Blebbishield formation
Every cell type, especially cancer cells, are capable of undergoing apoptosis, a process in which the plasma membrane undergoes blebbing followed by orderly deconstruction of cells into apoptotic bodies. Cancer stem cells have the extraordinary ability to construct blebbishields from these apoptotic bodies by bleb-bleb fusion and form stem cell spheres/cellular transformation by sub-sequent blebbishield-blebbishield fusion. Endocytosis and endocytosis-driven serpentine filopodia are necessary to tether and tie apoptotic bodies to facilitate fusion. The involvement of membrane fusion was confirmed by inhibiting cholesterol using the cholesterol antagonist Filipin-III.

Blebbishields and cancer stem cells
Sphere forming cells widely display characteristics of tumorigenesis. Cells from blebbishield derived spheres are tumorigenic in nature, providing an important clue for tumorigenesis. Blebbishield emergency program is postulated to have the strong rationale for bladder cancer recurrence as it is a potential cause for multifocal/satellite bladder tumors. The blebbishield derived cells exhibit strong drug resistance behavior and exhibit high sensitivity to Hoechst-33342 similar to side-population cells.

Positive and negative regulators of blebbishield survival

Caspases
Caspases (Caspase-3, caspase-8, caspase-9) are found to have important roles in contributing the formation of blebbishields as well as sub-sequent cancer stem cell spheres. Caspase-3 plays a dual role where it is needed for induction of proper apoptosis: to activate Bax and Bak by cleavage to kill the cells and also needed for transformation from blebbishields.

VEGF signaling
VEGF signaling, especially VEGF-A to VEGFR2 signaling plays a commanding role during the transformation from blebbishields. VEGF signaling leads to IRES translation of N-Myc, which in concert with mitochondrial oligomers to boost glycolysis to power blebbishield formation and transformation from blebbishields. Lactic acid, a tumor derived metabolite, altering pH of tumor microenvironment enhances sphere formation from blebbishields positively regulating VEGF bioavailability.

Reactive oxygen species [ROS]
Reactive oxygen species plays a role in cellular transformation. Various PKC isoforms were implicated in p47phox/Nox1 axis mediated ROS generation during cellular transformation. PKC-ζ isoform interaction with p47phox was found to be critical for ROS production and transformation from blebbishields.

Role of mitochondria and Glycolysis in blebbishield emergency program
Protection of mitochondria from outer membrane permeabilization is important to retain the transforming potential of blebbishields. Functional mitochondria lead to uninterrupted glycolysis which in turn protects the blebbishields from secondary necrosis.
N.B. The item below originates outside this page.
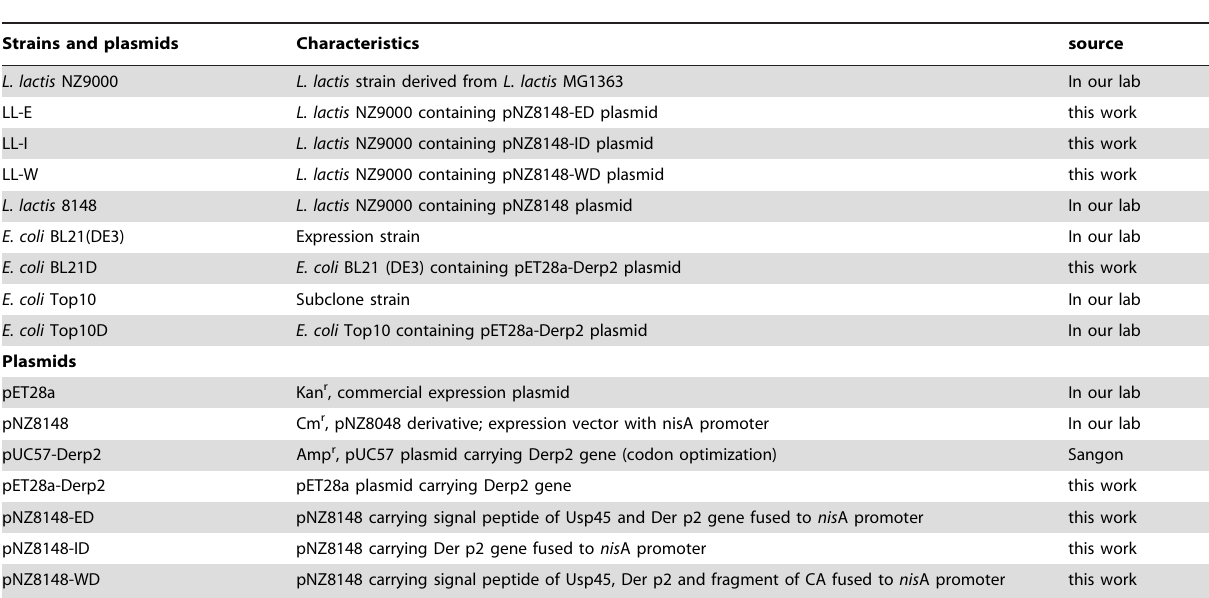
Table 1. Bacterial strains and plasmids used in this study.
K-Ras, BAD (phosphorylated at Ser-112), p27, Bax and Bak forms oligomers to boost glycolysis, which in turn overrides secondary necrosis and offer energy required to proceed with the reconstruction process during cellular transformation from blebbishields.

Other factors
N-linked glycosylation and v-ATPase were implicated to have survival roles in blebbishield emergency program.